In more “I can’t believe the fucking New York Times actually reported this story” news, there’s this little gem about texting during dinner. Seems that lots of people text while eating. And guess what: Texting while dining with other people is rude.
Remember that episode of “Family Ties” when Alex worked late at the grocery store and tried to study at the breakfast table and his dad was all, “Don’t do that?” Of course you don’t. Because it was a sitcom, and sitcoms are forgettable, which apparently is what the New York Times wants to be.
Look, we don’t want to be the arbiters of taste (false modesty), but if someone has to tell you to stop texting at the dinner table, you should be killed. Or at least maimed terribly. Preferably in the thumbs.
Anyway, the story contains 1,381 reasons why newspapers are dying. Here are just a few snippets:
Texting while eating has become a major issue among couples in counseling, says Evan Imber-Black, a prominent family therapist. And, yes, she says, it seems the men are the ones who can’t sit down for dinner for a half-hour without tapping away at their phones. (The reverse is true among teenagers, where the girls are the nonstop texters.)
So at heart grown men are as mature as teenage girls. Just throwing that out there.
[Danah] Boyd is 31. Sometimes she looks up from her glowing iPhone screen to see her husband, Gilad Lotan, a Microsoft designer, frowning at her across the table.
“If I’m sitting there privately responding to messages, Gilad might say, ‘Hey, I thought we were at dinner,’ ” she said. “I’ll be, like, ‘Hmm, sorry, just doing this quickly.’ ”
They both bring their iPhones to the table, she said, using them as conversational tools. If they’re debating a question, for instance, they might use their phones to look up the answer.
They try to avoid texting, she said, “if it’s a dinner where we’re trying to be engaged.” (As opposed to a dinner “where we both need food in our systems so we can both get back to work.”).
Going out on a limb here: There are bigger problems in their marriage than texting during dinner. Like, they’re both assholes.
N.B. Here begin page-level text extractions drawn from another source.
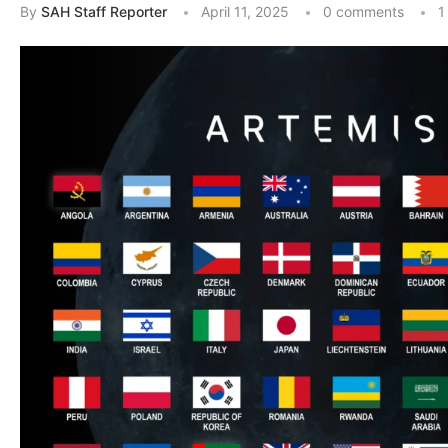
By
SAH Staff Reporter
April 11, 2025
0 comments
1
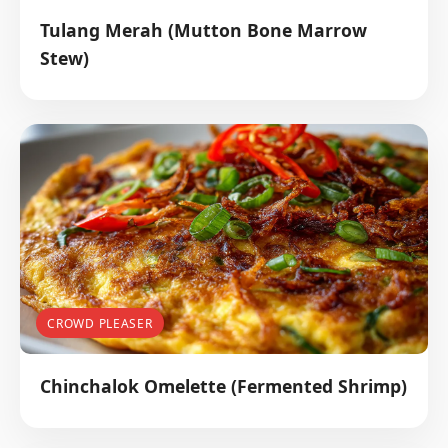
Tulang Merah (Mutton Bone Marrow
Stew)
CROWD PLEASER
Chinchalok Omelette (Fermented Shrimp)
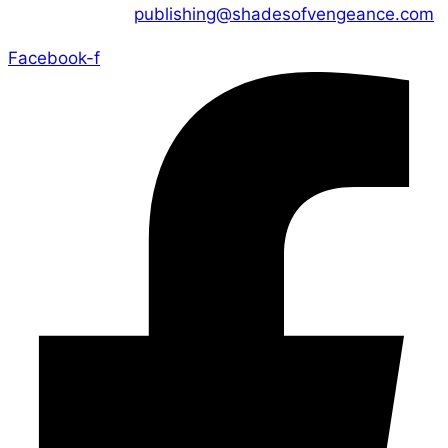
CONTACT US :
publishing@shadesofvengeance.com
Facebook-f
Our favorite part of the story is the ending:
“My son would never dream of texting at the table,” said [Lydia] Shire, a chef and restaurant owner in Boston. “And he wouldn’t do it at anyone else’s table, either.”
True, said her 19-year-old son, Alex Pineda. To take out his BlackBerry Dream would be to distract from his mother’s amazing cooking, and the conversation with her and his father.
The kid knows the score. See which item in the list comes first? Our request to the New York Times: If you’re going to do frivolous stories, how about a piece on why women think Dane Cook is funny? Thanks!